Do her a favor. Cut the cord. She will feel pain. We've all felt pain after a break-up but we've moved on.

  • Like 3
Posted

Teacherman, she probably knows it is coming because you have laid the groundwork.

 

And you have been given some really good advice here on how to do it.

 

Personally, I would find out if there is a place you can stay until you find your own place, do the break-up, and give her the apartment plus a timeline for you to move (it is now the 22nd, so I'm assuming you need at least 30-days notice so that will give you almost 5 1/2 weeks).

 

Please be the good guy and continue to pay rent until you have both moved and dissolved common debts.
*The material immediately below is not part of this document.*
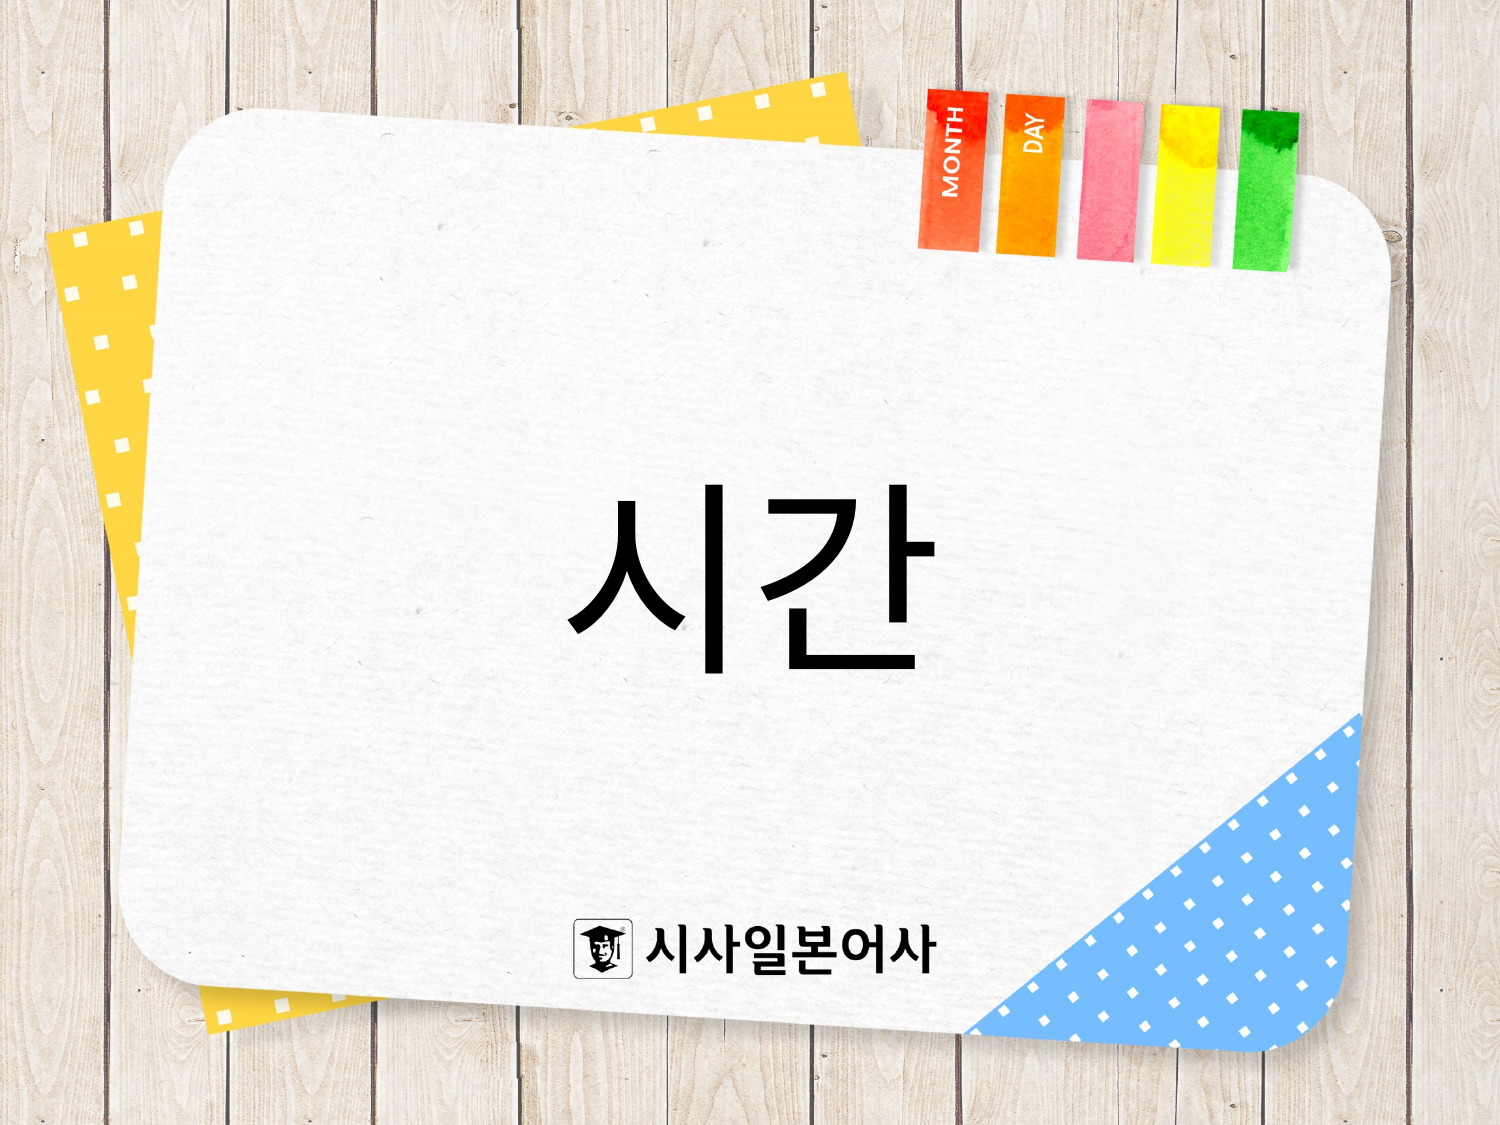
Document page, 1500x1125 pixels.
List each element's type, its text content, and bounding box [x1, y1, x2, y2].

Don't try and live there with her if at all possible.

  • Like 5
Posted

This relationship is neither alive nor dead.

 

Its 'undead,' and we all know that that isn't a good thing...

 

Its time for decisive action.

 

Stop the procrastination and do what has to be done.

  • Like 2
Posted

After been the one which was strung along for sometime.... And I was told it was work and other things... It makes me feel so sad get her knowing what's about to happen.

 

It's selfish and unfair for the girl she deserves to be told and to be with some one that will want her as much as she wants them and to be loved

 

Not to be with someone who doesn't want to be with her and hasn't yet told her.... She will be heartbroken but 4 months down the line she will be starting to get over you.

 

This is when you may decided you have mAde a mistake and want her back but just let her be

Posted

After being told I was dragged through the holidays and my bday since they are pretty close, grow some balls and end it. Stop wasting everyone's time!

Posted

There is no easy way to break up. It hurts. It sucks. But, you are not into it, and she will resent you eventually, when you not being into it, really starts to show in the relationship. So, end it...she will cry and be hurt, but she will eventually heal. Part of this too, is that her whole life is turned upside down as she will have to find a place to live, etc. This is why so many people stay in crappy marriages for eons. It largely has to do with convenience. Not saying that's her reason for being upset, but I'm sure it's not helping that her living situation is going to incredibly change. I hope things get better for you both, though. You deserve happiness, and so does she.

Posted

Yes, get your ducks in a row first, even if it costs you money.

 

The one thing you should know is that breaking up for good out of the blue causes a lot more misery than if she has some time to get adjusted. Basically, it stretches out her misery over a longer period, and gives her a chance to build up to it. If she cries, she cries. Don't let that dissuade you.

 

Don't necessarily move away on Day 1, although you need to be prepared to do so. She may want some time that doesn't require a move that day. Don't engage in sex once you've told her. Don't make out and don't encourage her. This won't last long. You're going to have to answer a lot of questions that you probably can't answer. If you have an answer, then answer honestly. If you don't know, then say you don't know.

 

When you leave, and have a place to leave to, she's going to be disappointed, to say the least. It will be good for her to get some questions answered, and some frustrations out. If she tells you what a **** you are, then simply agree. There is no reason you can't learn something too.

 

Within a week, you should be gone. It will be better if you leave her alone, that way she can grieve and get over you. After you go, it's up to her.

 

Good luck.

  • Author
Posted

Thanks to everyone for the replies, especially LifeNomad. I appreciate it.

 

I moved to our city for her - so I know very few people here that aren't her friends or family. Those that I do know, I would be uncomfortable staying with for more than a night. I don't know them well enough.

 

For that reason, I've been researching apartments. Might go see a couple in the next day or two. When I'm looking up places to live, I feel this huge sense of dread...is that me simply not looking forward to this whole ordeal, or is it me wanting to stay with her?

 

I've gotten a lot of judgment on this thread, which is understandable, but I would just like some advice. I already feel bad enough.